Al cheit shechatanu l'fanecha... with these words we confess our sins, generally and collectively. We have been stubborn, we have disrespected our elders, we have used hurtful speech... the list goes on, seeming to cover nearly every possible transgression. But is it really a confession without specifics? Does confessing to these general sins cleanse my soul, sort of like an annual "get out of judgment free" card? No, this text challenges me to look much deeper.

Al cheit shechatanu l'fanecha... for the sin we have sinned before you with inappropriate speech -- and I think of the times I fell too easily into making negative comments about an acquaintance without having all the facts. For the sin we have sinned before you in public actions -- and I think of whether I could have achieved my goals at that meeting more gently, without making others uncomfortable. For the sin we have sinned before you by acquiescing to immorality -- and I think about standing silently when a friend made a derogatory joke at the expense of a group not my own. For the sin we have sinned before you privately -- and I think of the times I have "cut corners" with God when I could have done more to deepen our relationship, and I think of how nothing is ever private from HaKadosh Baruch Hu.

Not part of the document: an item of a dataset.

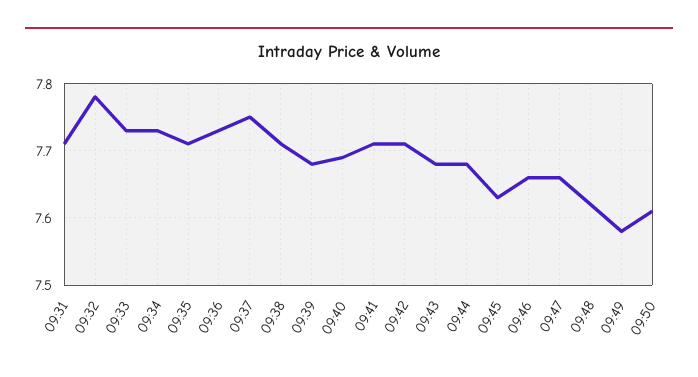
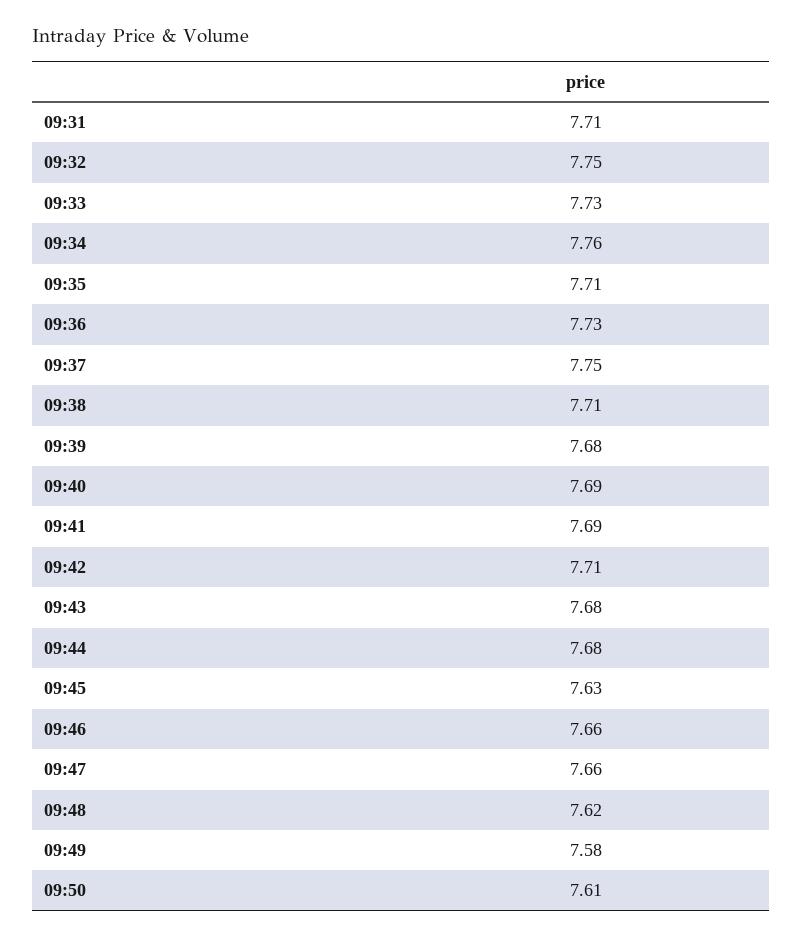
09:32: 7.78 -> 7.75
09:34: 7.73 -> 7.76
09:41: 7.71 -> 7.69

To me "al cheit" is not just a confession, a litany of sins. It is a list of reminders, a prompt to really look inward and examine my behavior over the last year. The list includes transgressions committed unknowingly, but how can I correct them if I don't know about them? "Al cheit" urges me to know them anyway, even though it is uncomfortable, in the hope that if I can confront them, maybe I can prevent some of them in the coming year. Just confessing and moving on would be easier; this text calls me to do more to set myself on the right course, one transgression at a time. Al cheit shechatanu l'fanecha... what have I hidden from myself, that this text helps me uncover?

Baruch atah Adonai, 'ozreinu lizkor.
Blessed are you, O God, who helps us to remember.